Winkler Prins

Anthony Winkler Prins (1870)

Gepubliceerd op 14-11-2017

Agra

betekenis & definitie

Agra is de hoofdstad van eene groote provincie van Britsch Indië. Deze provincie draagt denzelfden naam en telt op eene oppervlakte van 1864 □ geographische mijlen omstreeks een millioen inwoners. De stad ligt op 27° 58' N. B. en 97° 35' 45" O. L. van Greenwich, aan den regteroever der Dsjumna in eene bekoorlijke landstreek. Zij was — zooals uit den omtrek der muren blijkt — voorheen veel grooter dan heden ten dage. Vele huizen hebben er 3 of 4 ver-diepingen; zij zijn van rooden zandsteen opgetrokken en vormen enge, kromme, maar zindelijke straten. Langs de rivier is eene breede hoofdstraat, vanwaar men met trappen naar het water afdaalt.

Men vindt er onderscheidene prachtige gebouwen, zoo als het Fort, in de 16de eeuw gesticht, met het fraaije paleis van Sjach Jehan en met de Parelmoskee, die wel van rooden zandsteen opgetrokken , maar met wit marmer bekleed is, — voorts de Tai-mahal of het mausoléum van Sjach Jehan, dat zich buiten de stad aan den oever der rivier verheft en met wit marmer is versierd, — dan het eigenlijke mausoléum, op eene hoogte gebouwd en omgeven door terrassen, die met gepolijste marmeren platen bekleed zijn en naar fraaije tuinen afdalen. Het geheele gebouw is van wit marmer, en 20.000 werklieden hebben 22 jaren lang aan zijne voltooijing gearbeid. Merkwaardig zijn daarenboven het oude mausoléum, in een uitgebreiden lusthof gelegen, alsmede de Hoofd-moskee (Dsjama-medsjid), en onder de nieuwere gebouwen het paleis van den Gouverneur en een paar Christelijke kerken.

Het klimaat is er van het begin van November tot het einde van Maart zeer gezond, doch in de overige maanden — vooral in den regentijd — ongezond. De stad telt 125.000 inwoners en is de zetel van den Luitenant-Gouverneur der noordelijke provinciën. Zout is er een belangrijk handels-artikel, en vele inwoners houden zich er bezig met het weven van zijden en katoenen stoffen.

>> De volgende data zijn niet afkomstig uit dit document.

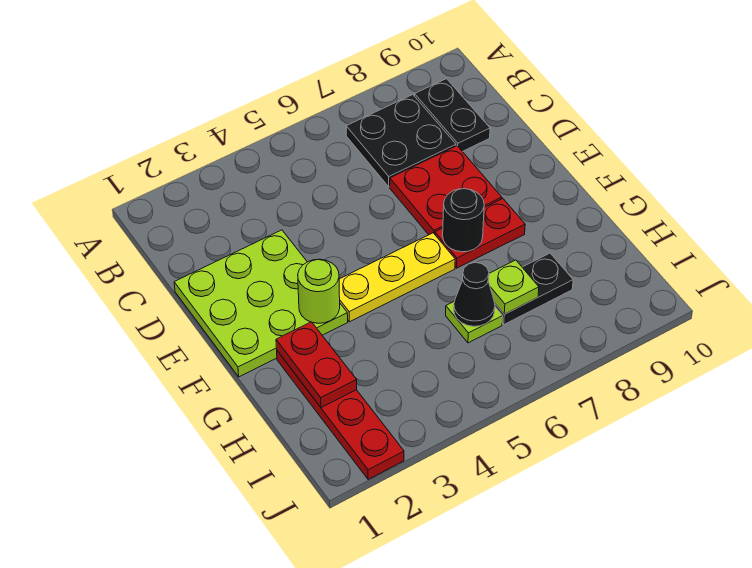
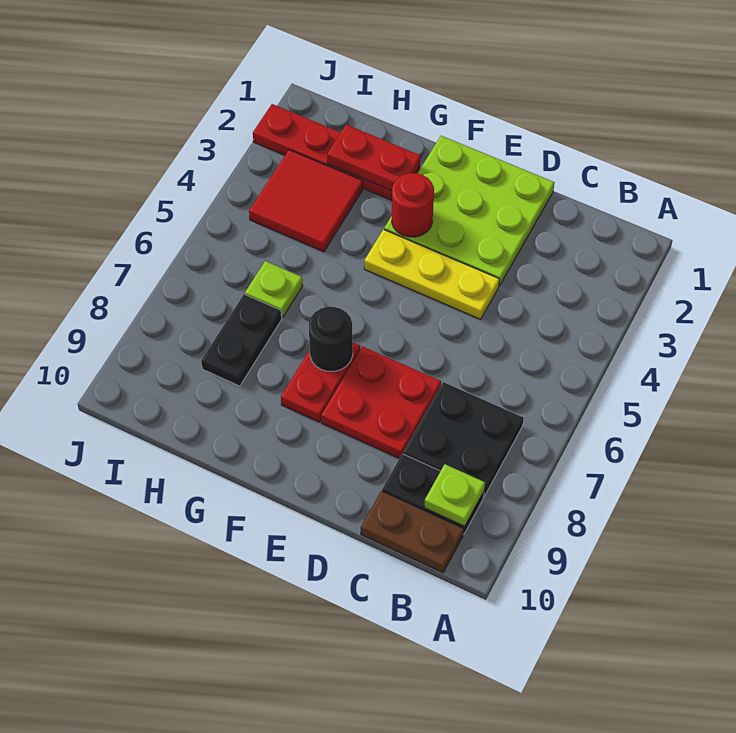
none -> brown 1x2 plate [361,491,464,573]
lime 1x1 round brick [298,259,340,323] -> red 1x1 round brick [392,173,434,237]
yellow 1x3 plate [339,233,455,322] -> yellow 1x3 plate turned to [364,230,499,319]
none -> red 2x2 tile [249,150,363,252]
black 1x1 cone [454,263,495,326] -> none
lime 1x1 plate [488,260,539,314] -> lime 1x1 plate moved to [424,464,485,526]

Agra begon te bloeijen, toen Sikander Lodi, gebieder der Afghanen te Delhi (1488 tot 1517), haar tot zijne residentie verhief. In 1526 kwam zij onder de heerschappij van Baber, wiens kleinzoon Akbar (1559) haar tot middelpunt maakte van zijn gebied. Haar glans begon te tanen, toen Aurung Zebe zijnen zetel van daar naar Delhi verplaatste. Na de ontbinding van het rijk van den Groot-Mogol viel Agra ten deel aan den Radja van Bhoertpore, en nog later kwam zij onder het bestuur van een Franschman, Perron genaamd. In 1803, toen de Engelsch-Oostindische compagnie oorloogde met Scindia, voerde een Nederlander Hessing er het bevel in naam van Perron, maar de stad moest zich in de maand October van dat jaar overgeven aan den Britschen generaal Lake. In 1835 werd zij tot hoofdstad der noordelijke provinciën verheven, en in 1857, bij den opstand, was zij getuige van een bloedigen slag, door de Engelschen, bij hun uitval uit het Fort, aan de opstandelingen en de met deze vereenigde seapoys geleverd.